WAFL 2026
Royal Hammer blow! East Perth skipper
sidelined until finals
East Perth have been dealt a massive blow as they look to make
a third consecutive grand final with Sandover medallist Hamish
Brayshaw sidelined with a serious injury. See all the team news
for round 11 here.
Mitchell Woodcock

┄┄┄┄┄┄

§ **THE PROBLEM**:
Swap "sidelined" for "ruled out" throughout the text of the entries above, and write out every line again with nothing else changed.

§ **RESULT OF THE EXERCISE**:
WAFL 2026
Royal Hammer blow! East Perth skipper
ruled out until finals
East Perth have been dealt a massive blow as they look to make
a third consecutive grand final with Sandover medallist Hamish
Brayshaw ruled out with a serious injury. See all the team news
for round 11 here.
Mitchell Woodcock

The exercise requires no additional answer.